• SOURCE TEXT:
"It's been three years since the last new version came out on the MPA3 program," Wright said. "It has a brand-new look and feel. It has a lot of new features that we've worked on over the past three years, both for clients and for in-house use. The former MPA3 program was very mature, and it's hard to improve on something like that. But we found some improvements by listening to clients, who always have ideas on what works best for them. We take the best suggestions from client feedback and put them in."
Wright adds that the new program had a long test period, in which it was optimized to make sure it ran smoothly. Now he claims it will help Mansion clients have an easier time managing their affiliate programs.
But that's not the only news at Mansion. Wright reveals that he plans to roll out a new version of his content management system (CMS), called MAS, in a few months. He predicts it will allow clients to control all of their content, including pictures, videos and texts.
"It's a publishing system," Wright said. "All the content is loaded into the software and it's automatically published on the Internet, instead of having to sit there and do manual HTML editing and so forth. It makes it a lot easier to publish your websites — be it one, 10 or 100 different websites — at the same time. It includes automatic updates on a daily, weekly or monthly basis. You can pre-load the software with all the content you want, set the dates for publication, and it will do it for you. So if you want a site that you don't constantly have to work on, this software is the answer."
Wright claims that, surprisingly, Mansion has more customers using MAS right now, than MPA3. He hopes it will become a solid alternative to Mansion's other content management system featuring a shopping cart, VIST, which debuted early this year.

• EXCERPTED RECORDS:

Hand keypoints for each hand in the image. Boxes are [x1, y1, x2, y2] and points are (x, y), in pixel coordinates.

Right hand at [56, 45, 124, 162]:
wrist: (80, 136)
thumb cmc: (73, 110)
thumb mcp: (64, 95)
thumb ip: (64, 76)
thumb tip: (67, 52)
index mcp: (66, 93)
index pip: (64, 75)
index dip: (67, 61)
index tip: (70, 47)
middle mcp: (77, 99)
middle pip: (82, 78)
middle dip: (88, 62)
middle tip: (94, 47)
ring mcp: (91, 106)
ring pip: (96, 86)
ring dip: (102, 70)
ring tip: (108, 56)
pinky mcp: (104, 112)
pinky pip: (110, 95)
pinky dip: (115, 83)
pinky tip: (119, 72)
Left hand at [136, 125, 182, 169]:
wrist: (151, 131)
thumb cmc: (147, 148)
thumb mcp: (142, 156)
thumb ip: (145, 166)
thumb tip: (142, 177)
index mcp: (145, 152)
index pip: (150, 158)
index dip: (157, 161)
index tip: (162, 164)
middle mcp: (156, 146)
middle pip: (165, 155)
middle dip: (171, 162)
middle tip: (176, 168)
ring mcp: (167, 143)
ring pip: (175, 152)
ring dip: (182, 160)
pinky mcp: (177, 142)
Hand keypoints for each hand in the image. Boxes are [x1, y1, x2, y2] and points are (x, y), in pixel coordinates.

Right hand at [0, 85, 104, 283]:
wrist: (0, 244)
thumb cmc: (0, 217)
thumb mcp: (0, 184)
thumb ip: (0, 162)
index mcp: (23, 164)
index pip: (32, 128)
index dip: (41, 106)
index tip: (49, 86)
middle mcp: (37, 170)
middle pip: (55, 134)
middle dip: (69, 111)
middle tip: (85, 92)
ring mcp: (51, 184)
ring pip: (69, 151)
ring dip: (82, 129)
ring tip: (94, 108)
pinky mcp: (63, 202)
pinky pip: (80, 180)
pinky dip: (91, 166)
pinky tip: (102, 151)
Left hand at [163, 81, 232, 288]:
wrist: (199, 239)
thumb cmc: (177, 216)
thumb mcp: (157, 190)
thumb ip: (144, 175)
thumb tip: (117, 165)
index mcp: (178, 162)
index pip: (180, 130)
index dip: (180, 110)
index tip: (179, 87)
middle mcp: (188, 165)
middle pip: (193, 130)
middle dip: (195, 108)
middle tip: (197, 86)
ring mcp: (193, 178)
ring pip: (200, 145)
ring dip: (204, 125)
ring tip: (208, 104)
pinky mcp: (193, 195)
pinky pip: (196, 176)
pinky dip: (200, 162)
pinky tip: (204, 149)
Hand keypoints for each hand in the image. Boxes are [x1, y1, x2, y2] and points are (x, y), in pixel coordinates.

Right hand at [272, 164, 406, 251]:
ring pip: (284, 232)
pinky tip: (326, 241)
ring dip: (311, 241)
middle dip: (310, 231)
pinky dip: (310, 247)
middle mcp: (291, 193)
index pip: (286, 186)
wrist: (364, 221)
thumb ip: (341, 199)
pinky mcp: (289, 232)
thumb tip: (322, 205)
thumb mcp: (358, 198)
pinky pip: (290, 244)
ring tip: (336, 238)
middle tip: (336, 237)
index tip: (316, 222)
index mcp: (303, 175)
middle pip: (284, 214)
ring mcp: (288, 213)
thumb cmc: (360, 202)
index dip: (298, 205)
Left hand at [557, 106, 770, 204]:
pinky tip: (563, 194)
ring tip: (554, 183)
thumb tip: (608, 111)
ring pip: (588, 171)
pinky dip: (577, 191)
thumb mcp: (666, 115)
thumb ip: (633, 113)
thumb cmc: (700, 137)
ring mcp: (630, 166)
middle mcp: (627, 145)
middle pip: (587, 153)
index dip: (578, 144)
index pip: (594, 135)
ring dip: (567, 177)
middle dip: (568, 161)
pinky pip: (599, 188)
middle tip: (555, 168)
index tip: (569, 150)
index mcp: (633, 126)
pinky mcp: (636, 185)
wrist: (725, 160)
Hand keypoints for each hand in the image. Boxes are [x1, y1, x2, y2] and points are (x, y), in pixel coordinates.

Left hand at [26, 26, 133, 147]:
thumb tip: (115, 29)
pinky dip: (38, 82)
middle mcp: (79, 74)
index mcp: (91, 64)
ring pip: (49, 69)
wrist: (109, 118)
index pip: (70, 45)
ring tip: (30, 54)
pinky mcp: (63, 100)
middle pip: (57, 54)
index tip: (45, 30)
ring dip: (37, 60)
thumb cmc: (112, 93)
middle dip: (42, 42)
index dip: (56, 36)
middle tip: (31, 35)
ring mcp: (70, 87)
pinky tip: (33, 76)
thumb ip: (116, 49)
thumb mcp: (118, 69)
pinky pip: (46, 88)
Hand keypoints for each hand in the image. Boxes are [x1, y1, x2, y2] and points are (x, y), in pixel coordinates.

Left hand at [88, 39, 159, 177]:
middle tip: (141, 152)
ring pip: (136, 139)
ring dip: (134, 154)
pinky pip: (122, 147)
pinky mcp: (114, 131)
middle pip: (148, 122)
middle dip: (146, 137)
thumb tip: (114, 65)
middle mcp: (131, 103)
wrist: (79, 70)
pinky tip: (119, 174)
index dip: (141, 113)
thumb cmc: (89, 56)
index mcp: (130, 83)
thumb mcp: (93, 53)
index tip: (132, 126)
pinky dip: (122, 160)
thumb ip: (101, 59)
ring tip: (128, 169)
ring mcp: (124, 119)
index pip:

• PARTS OF THE EXERCISE:
• 1. According to the Mansion software article, what is the name of the content management system Wright plans to release in a few months?
• 2. Write the next few sentences of the Mansion software article, picking up after its final paragraph.
The entries have nothing to do with the Mansion software article.

• RESPONSES TO THE TASKS:
• 1. MAS.

• 2.
"This is a very powerful tool for DVD stores," Wright said. "You can run your entire store using VIST, and also easily integrate it into MPA3 for affiliate tracking. It gives you the best of both worlds in the content management system, the shopping cart and the MPA3."
As a Whole
The multiple new softwares and services offered by Mansion are aimed at the industry, rather than at affiliates, although the firm provides affiliate software, too.
"We don't deal directly with affiliates," Wright said. "Our software goes to clients to make it much easier for them to keep a handle on their affiliates, concerning the payouts, providing the affiliate linking codes, so they can easily set up traffic to go to the sites. We give a very accurate tracking and accounting of everything sent to a particular affiliate program."
Included in the Mansion software are marketing tools, which allow clients to add free hosted galleries, pictures of the day, videos of the day and dozens of other features that make it easier to send program traffic.
"That really is the key," Wright said. "Make it as easy as possible for the affiliates to send traffic to these programs. Most affiliates don't like to work too much if they don't have to. So software like this makes it much easier for them to work with affiliate programs, and do cascading billing, for instance.
"It helps them maximize each potential customer coming into a paysite. We make sure that if the primary processor doesn't take the transaction for some reason, it will cascade to a second or third processor. So if the customer has a valid credit card, they always can get the purchase through."
Wright estimates there are about 30 different payment processors built into the new software, allowing the customers to choose what's best for them.
"So wherever in the world a customer makes a purchase," he said, "this software makes sure they can pay our clients to get access."
In addition to the software improvements, Mansion also has taken pains to put itself at the top of the list among web designers — especially Flash designers — in the adult industry.
"We have designers on staff," Wright said. "Typically, a customer who buys our MPA3 or MAS programs, also buys our design services. It just makes it easier. We know the templates."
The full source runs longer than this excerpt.